Newly revised data from the state Labor Department indicate New York’s regional economic performance gap has grown larger in the last year.
On a year-to-year basis, the state gained 103,900 private-sector jobs in January—a growth rate of 1.3 percent at a time when the U.S. as a whole was growing by 2.1 percent, according to the state Labor Department’s monthly jobs report.
New York City accounted for 86,400 jobs of the net new jobs during the period (+2.2 percent). Adding the net job gains of 6,000 on Long Island and 4,800 in the lower Hudson Valley brought the downstate (12-county MTA region) total to 97,200 — or 93 percent of the reported statewide gain as broken down by metro areas. (There is a negative residual not counted in those totals).

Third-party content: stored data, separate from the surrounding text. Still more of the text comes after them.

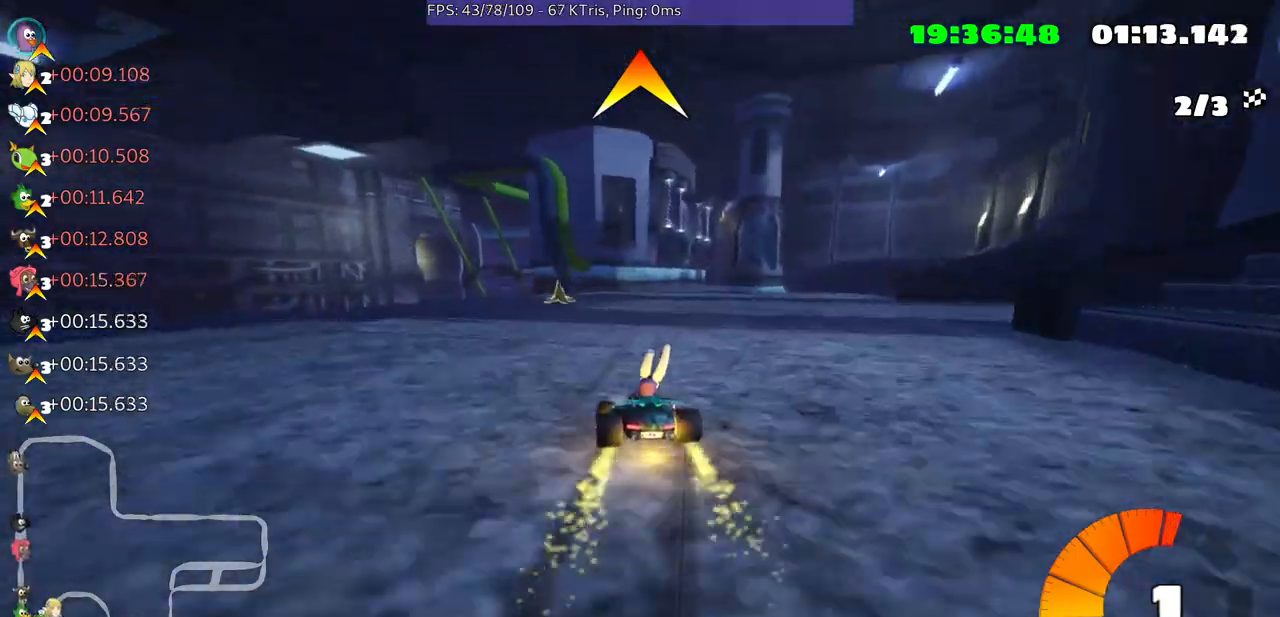
{"dt_ms": 500, "buttons": [], "left_stick": "right", "right_stick": "center", "events": []}
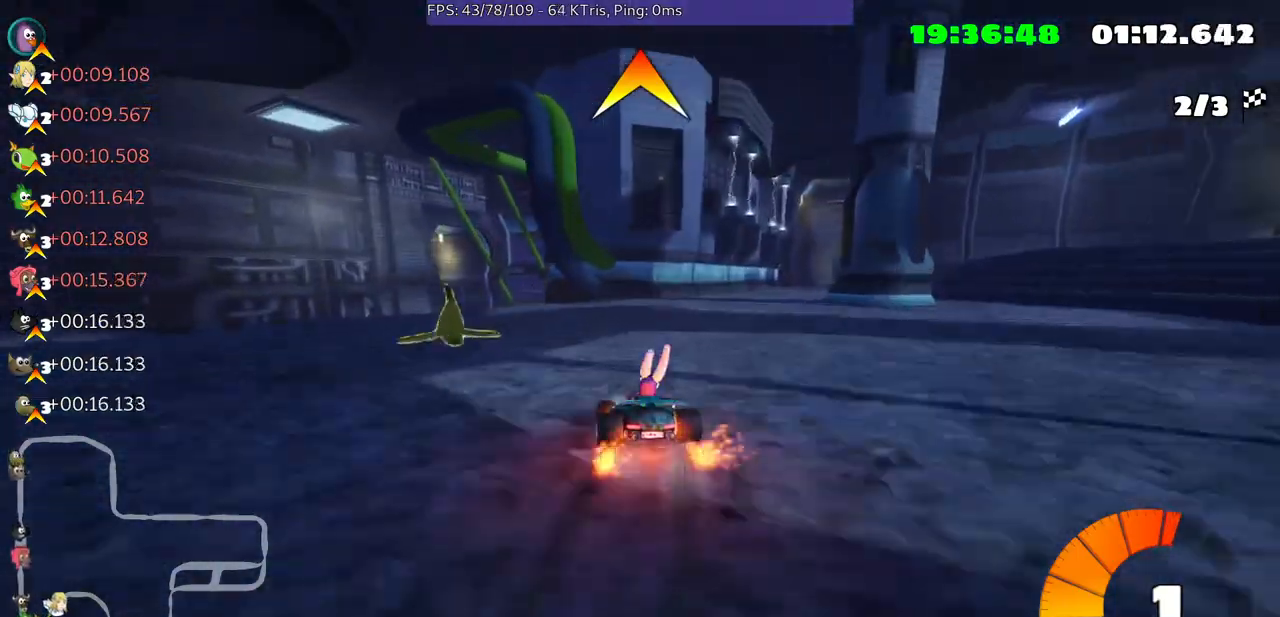
{"dt_ms": 500, "buttons": [], "left_stick": "right", "right_stick": "center", "events": []}
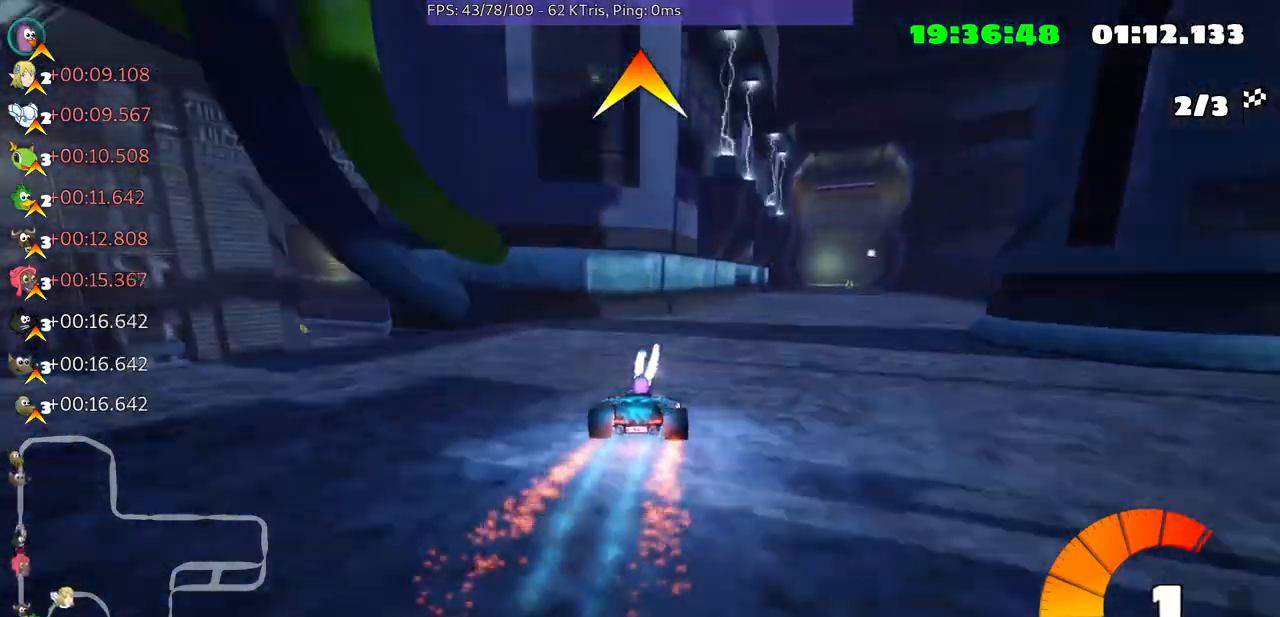
{"dt_ms": 500, "buttons": [], "left_stick": "center", "right_stick": "center", "events": [[267, "left_stick", "center"]]}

Upstate, the only large metro areas with private jobs gains above the statewide average were Albany-Schenectady-Troy (9,500 jobs, or +2.7 percent) and Syracuse (6,100 jobs, +2.4 percent). The only other upstate areas with above average private employment increases were Kingston, Glens Falls and Utica-Rome, small labor markets that have yet to produce sustained growth during the post-2010 recovery. All other upstate areas grew any less than a percentage point—including the largest, Buffalo-Niagara Falls and Rochester, which turned in mediocre year-year gains of 0.4 and 0.2 percent, respectively.
The regional difference in job creation rates reflected in the latest data is even more pronounced than the longer-term tale of two states recounted here.
Broken down by industry, as shown below, roughly 60 percent of January’s net year-year employment gain in New York was concentrated in the education and healthcare sector, in which government subsidies play an outsized role.
The county-by-county picture
As illustrated below, private sector employment declined during this period in six upstate counties—Allegany, Cayuga, Chautauqua, Cortland, Otsego and Seneca. The job count was unchanged in Hamilton, Lewis, Montgomery and Tompkins counties.